Sant Antoni was the first market to be built outside the city’s medieval walls. It was initiated by Ildefons Cerdà, the architect responsible for the Eixample, the grid system of streets that extended Barcelona beyond the Old City. In common with several other markets in the city it took advantage of the novel technique of erecting steel-framed buildings.

It opened in 1882 and by the time it closed in 2009 it had become a gloomy warren of stalls and bars. “Now everything is new and works a lot better,” says Escofet. “But costs are higher, we have to pay for cleaning and parking and the air conditioning is more expensive because the price of electricity has shot up.”

Colom points out that the €80m price tag includes both the cost of the temporary market and, more importantly, the creation of the city’s second “super block”– covering a 26,000 square metre area surrounding the market. The blocks are designed to “bring life to the street” by prioritising pedestrians over cars, with newly planted trees and children’s play areas.

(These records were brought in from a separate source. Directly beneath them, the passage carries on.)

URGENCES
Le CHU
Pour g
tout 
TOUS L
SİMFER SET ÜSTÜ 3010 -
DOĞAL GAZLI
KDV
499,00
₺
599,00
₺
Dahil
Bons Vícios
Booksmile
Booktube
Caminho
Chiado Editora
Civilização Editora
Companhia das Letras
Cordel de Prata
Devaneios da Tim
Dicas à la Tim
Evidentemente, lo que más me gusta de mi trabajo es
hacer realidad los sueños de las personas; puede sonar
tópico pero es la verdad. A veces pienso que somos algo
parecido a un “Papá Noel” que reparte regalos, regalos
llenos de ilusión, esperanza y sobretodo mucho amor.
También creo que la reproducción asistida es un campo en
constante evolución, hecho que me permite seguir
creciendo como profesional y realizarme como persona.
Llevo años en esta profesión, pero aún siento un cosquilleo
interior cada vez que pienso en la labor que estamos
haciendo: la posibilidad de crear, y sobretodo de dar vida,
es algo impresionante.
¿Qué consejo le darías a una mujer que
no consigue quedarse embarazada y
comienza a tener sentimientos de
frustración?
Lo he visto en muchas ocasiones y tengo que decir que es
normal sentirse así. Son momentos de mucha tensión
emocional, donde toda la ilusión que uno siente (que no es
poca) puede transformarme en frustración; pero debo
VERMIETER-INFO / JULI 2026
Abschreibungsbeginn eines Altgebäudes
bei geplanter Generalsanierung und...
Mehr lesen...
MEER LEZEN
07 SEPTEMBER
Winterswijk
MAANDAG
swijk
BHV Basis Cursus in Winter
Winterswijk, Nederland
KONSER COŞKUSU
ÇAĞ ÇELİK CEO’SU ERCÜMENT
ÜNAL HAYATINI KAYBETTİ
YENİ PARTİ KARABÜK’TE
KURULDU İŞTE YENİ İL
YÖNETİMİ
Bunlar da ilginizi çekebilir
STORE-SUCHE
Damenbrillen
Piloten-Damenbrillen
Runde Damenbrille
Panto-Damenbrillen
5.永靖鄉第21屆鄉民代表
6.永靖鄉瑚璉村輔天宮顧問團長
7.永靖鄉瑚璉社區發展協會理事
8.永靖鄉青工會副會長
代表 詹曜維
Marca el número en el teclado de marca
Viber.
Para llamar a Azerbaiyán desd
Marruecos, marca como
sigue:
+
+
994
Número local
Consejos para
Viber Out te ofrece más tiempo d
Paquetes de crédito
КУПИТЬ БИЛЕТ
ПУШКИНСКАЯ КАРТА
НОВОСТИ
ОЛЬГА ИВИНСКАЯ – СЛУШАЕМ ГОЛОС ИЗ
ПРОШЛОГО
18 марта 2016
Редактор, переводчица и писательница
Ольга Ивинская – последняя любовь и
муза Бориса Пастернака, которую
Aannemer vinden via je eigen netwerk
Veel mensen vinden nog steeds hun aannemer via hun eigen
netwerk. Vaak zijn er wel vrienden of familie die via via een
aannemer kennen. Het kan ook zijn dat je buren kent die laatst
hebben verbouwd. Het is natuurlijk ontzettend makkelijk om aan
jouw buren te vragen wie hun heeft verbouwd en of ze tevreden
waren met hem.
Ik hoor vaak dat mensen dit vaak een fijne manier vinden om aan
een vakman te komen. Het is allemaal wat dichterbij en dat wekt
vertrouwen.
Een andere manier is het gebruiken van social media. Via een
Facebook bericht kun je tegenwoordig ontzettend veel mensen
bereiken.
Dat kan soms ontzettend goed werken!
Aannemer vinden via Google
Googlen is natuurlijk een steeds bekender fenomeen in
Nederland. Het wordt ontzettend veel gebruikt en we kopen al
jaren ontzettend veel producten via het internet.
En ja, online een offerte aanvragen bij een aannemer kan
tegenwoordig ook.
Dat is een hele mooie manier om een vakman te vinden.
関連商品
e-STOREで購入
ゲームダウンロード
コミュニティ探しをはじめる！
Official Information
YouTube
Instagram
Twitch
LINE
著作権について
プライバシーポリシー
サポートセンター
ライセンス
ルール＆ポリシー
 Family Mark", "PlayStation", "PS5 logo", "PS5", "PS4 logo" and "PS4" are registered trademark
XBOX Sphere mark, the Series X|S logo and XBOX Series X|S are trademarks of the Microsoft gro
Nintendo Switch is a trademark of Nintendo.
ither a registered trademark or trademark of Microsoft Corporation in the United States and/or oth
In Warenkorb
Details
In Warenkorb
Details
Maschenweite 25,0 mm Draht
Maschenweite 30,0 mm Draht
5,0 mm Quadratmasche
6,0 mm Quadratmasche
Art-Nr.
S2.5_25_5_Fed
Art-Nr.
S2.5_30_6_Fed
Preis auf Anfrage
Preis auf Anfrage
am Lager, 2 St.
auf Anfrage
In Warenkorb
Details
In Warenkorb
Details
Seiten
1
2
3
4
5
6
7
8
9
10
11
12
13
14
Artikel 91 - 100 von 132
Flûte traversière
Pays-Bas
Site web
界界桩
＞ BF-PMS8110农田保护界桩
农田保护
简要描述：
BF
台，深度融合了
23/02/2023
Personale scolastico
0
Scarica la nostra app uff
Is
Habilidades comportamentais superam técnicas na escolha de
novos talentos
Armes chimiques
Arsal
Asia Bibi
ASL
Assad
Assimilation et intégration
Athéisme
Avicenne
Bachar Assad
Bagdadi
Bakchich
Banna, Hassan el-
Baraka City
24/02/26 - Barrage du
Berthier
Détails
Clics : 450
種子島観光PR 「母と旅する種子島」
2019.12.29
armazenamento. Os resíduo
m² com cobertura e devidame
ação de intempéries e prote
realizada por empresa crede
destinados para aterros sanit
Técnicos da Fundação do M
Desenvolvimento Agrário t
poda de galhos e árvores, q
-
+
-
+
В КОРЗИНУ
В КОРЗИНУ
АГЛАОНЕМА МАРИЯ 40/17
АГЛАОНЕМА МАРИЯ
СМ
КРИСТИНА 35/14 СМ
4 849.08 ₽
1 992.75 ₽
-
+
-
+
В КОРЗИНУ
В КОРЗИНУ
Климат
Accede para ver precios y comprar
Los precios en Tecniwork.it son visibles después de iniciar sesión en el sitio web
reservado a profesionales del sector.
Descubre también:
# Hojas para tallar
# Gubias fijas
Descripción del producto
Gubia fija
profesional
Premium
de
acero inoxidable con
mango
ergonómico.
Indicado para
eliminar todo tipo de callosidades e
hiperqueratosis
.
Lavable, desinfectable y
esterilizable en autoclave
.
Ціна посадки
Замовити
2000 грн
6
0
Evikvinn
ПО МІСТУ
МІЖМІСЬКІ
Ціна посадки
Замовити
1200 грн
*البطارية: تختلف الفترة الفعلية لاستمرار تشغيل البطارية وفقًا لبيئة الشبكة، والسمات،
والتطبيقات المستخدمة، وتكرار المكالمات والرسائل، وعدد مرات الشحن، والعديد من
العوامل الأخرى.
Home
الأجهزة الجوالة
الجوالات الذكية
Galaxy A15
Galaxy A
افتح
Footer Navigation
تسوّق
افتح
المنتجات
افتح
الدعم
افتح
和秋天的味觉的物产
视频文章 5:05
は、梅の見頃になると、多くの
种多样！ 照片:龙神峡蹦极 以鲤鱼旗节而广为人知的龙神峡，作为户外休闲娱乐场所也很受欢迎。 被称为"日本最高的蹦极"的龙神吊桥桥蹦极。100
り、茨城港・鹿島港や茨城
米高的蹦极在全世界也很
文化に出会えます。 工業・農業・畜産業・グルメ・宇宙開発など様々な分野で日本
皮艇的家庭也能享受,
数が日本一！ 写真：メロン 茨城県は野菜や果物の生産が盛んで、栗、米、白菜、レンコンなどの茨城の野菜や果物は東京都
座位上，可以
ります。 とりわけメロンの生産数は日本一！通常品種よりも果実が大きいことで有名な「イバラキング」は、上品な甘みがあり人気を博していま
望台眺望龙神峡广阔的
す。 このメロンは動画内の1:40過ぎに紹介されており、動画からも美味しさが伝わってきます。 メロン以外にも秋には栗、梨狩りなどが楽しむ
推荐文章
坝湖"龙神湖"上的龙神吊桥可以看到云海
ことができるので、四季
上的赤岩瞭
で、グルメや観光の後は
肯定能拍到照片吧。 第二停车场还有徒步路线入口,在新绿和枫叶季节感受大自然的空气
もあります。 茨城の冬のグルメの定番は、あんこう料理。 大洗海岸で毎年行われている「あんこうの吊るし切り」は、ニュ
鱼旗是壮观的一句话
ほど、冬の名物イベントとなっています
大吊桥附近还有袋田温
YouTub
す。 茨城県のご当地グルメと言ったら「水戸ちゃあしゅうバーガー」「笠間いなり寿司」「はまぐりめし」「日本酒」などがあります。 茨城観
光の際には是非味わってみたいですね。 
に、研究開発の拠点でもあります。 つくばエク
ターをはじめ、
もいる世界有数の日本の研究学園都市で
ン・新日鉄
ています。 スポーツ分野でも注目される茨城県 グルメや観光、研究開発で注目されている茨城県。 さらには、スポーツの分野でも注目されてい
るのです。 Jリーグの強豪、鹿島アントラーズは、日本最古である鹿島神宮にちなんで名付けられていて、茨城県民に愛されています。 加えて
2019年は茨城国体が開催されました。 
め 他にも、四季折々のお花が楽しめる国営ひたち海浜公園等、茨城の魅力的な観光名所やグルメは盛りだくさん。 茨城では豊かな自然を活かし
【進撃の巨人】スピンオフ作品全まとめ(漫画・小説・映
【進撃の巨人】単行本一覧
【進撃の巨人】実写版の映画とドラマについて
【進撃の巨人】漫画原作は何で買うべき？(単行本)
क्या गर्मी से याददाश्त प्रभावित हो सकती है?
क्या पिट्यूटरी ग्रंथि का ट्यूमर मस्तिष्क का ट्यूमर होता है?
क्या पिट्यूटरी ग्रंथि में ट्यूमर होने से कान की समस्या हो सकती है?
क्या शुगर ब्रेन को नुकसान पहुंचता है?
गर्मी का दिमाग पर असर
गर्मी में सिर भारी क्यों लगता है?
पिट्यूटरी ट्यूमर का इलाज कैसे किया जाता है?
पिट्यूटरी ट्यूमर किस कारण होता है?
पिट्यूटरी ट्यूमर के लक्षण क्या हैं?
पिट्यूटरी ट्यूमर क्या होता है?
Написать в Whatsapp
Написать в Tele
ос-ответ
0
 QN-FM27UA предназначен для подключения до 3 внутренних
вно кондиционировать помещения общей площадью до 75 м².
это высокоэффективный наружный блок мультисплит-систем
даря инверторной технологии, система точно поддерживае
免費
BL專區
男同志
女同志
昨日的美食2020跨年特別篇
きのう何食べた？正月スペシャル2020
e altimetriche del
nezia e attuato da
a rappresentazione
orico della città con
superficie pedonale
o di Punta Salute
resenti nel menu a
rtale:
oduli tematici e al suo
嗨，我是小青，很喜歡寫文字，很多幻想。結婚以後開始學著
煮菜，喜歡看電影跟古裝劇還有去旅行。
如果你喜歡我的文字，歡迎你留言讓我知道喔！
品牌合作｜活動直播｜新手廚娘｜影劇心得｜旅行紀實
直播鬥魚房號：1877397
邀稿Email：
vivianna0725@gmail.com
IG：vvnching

The Sant Antoni neighbourhood, once reminiscent of one of the poorer Paris arrondissements, is undergoing a process of gentrification. Rents are rising and some of the city’s must upmarket restaurants have moved in. And then there are the tourists.

 

Excavations for an underground car park uncovered part of the ancient city wall Photograph: Nicolas Markuerkiaga

Some fear the revamped market will follow the city’s famous Boqueria, now so overwhelmed by tourists photographing the food that it’s effectively a no-go zone for residents.

Part of the problem is that the city, while investing in the markets for its citizens, also promotes them as tourist destinations. Colom insists that what the city and the stallholders want is for Sant Antoni to be for local people.

“The Boqueria is next to the Rambla,” says Escofet, referring to Barcelona’s iconic and tourist-plagued pedestrian thoroughfare. “This is not the same situation. There’s more tourism here than before because there are more tourist apartments, but this is a family market.”

Colom says they have reduced the number of bars in the market from 10 to three and tourist-oriented outlets will be discouraged.

For now, everyone in Sant Antoni seems happy to have their market back. As fruit stallholder Miquel Parra puts it: “The market brings life to everything.”